仁王君がいつもの口調を話して、自分の携帯を取り出して文字を打って机に伏せた。


「丸井君、今のは?」


「今の?肯定で喜んでんじゃね?」


「へぇ?そう聞こえた?あたしには、丸井君と話してて勝負して、怒っとるように聞こえたけど?雅治、答えは?携帯上げて。」


【怒り。】


「な!まじかよぃ。」


「プピナッチョ。」


「ふふ、丸井君、今のは?」


「今のも絶対喜んでる!ちひろが自分の思ってる事を解ってくれてて、喜んでるって!」


「ぷ、あ、そう?あたしには、丸井君の名前何回も呼ぶから悲しんでるように聞こえたけど。雅治、答えは?」


【悲しみ。】


「はぁ?!まじか良ぃ?!嘘だろぃ!ズルしてねぇだろうな!」


「プピーナ。」


「これは、じゃあ悲しんでんじゃねぇ?早くちひろと話したいから!」


「ほうほう。あたしはなー、嬉しそうに聞こえたで。ズルしてるって思われる程、分かってること当ててもろて。
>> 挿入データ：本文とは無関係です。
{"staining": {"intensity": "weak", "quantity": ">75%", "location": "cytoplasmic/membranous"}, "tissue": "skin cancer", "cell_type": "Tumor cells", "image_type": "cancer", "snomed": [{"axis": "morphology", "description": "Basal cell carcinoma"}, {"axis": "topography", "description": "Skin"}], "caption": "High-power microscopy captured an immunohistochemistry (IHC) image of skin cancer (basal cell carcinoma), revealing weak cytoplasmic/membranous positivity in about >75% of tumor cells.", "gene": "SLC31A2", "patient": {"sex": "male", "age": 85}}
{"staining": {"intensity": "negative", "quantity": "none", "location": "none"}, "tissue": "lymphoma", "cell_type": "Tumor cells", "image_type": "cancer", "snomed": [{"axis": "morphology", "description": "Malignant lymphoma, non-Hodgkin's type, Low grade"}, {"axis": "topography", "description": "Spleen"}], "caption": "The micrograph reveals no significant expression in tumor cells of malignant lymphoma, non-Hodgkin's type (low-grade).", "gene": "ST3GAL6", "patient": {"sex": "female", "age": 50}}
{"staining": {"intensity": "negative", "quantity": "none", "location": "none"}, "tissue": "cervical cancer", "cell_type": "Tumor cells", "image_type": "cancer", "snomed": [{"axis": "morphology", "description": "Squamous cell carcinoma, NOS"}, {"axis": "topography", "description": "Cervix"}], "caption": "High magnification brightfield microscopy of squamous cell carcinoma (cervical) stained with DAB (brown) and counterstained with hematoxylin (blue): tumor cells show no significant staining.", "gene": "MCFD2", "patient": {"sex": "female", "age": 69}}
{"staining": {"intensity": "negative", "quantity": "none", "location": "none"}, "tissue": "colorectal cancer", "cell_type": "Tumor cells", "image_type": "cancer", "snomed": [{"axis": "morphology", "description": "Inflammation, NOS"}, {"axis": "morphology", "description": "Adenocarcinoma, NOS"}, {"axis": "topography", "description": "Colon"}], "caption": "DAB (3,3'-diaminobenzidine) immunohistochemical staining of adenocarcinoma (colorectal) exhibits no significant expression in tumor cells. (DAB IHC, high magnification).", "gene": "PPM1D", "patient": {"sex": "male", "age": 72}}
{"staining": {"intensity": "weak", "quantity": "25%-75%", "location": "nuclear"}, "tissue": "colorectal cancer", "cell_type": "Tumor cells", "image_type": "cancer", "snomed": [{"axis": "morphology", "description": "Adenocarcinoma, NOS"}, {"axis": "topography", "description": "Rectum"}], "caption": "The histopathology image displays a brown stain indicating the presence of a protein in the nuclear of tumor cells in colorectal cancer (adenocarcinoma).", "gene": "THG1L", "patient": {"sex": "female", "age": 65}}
ど?雅治?」


【喜び。】


「丸井、もうするだけ無駄や思うで。自分、完敗やんけ。ちひろは全問正解やし、理由も全部合っとる。」


「忍足君も解るのね?!」


「どんだけコイツと居ると思てんねや。」


「ふふふ、な?雅治の考えてる事一つも分からんくせにあたしになった所で、雅治に違和感感じられて、何もしてくれへんと思うでー?」


「お前、馬鹿なのか天才なのかどっちだよぃ。」


「雅治と侑士と千里の扱い方に関しては、天才。あたしの愛しい奴隷達やねんもん。当たり前やろ。」


「ちひろ?!流石にそれは酷くない?!」


「「はぁ・・・・・・・・・・・・・・・。」」


「ほ、ほら!仁王君と忍足君、絶対に怒ってるよ?!俯いて溜息ついてるじゃない?!早く訂正してあげないと!!」


「ん?あっはは、いつもみたいに素数数えてんねやろ。」


「なんでそうなるんですか。ちひろさん。」


「ぷぴ。ちんこ痛いからじゃ。」
「2.3.7.11.13.17.19.23.29.31.37.41.43.47.53.59.61.67.71.73.79.83.89.97・・・2.3.7.11.・・・。」


「ほら、数えてるやん。あっはははは!!」


「いや、なんで?!」


「なんでって、あたしが褒めたから嬉しくて悶えてるからやん。」


「何処が褒めてたんだよぃ!!つかなんで素数?」


「1で割り切られへんからやろ?なんで分からんの?皆。もう14年くらい一緒に居るのに。あたし達は結構皆の事わかるで?」


「1で割り切れんかったらなんなんさ?円周率のが長いさよ?」


「美夜子も桜も、分かるはずやけど・・・。ぴよしなんか、数学得意やのに。丸井なら、コレ言うたら分かるやろ?1、つまり1人で割り切られへん数字やからや。」


「・・・あ、ちひろが、忍足と仁王と千歳を割り切れねぇからってことか。」


「そゆこと〜。やることなすことあたし基準で可愛いやろー?」


「もーやめてぇな、ちひろ。試合待ってんねんでぇ・・・。こんなん集中出来へんて・・・。」


「ヤる時間あるかのぅ?」


「無いわ、阿呆。」


「二人が褒めて欲しそうにするからやんか。嬉しないの?」


「「・・・嬉しい。」」

ちひろが机の上に肘を着いて首を傾げる。
二人は小さな声で呟いて、ちひろに抱き着いた。
ちひろは慣れたように二人の頭を撫でてくすくすと笑う。
暫くすると、人数分の料理が運ばれて来た。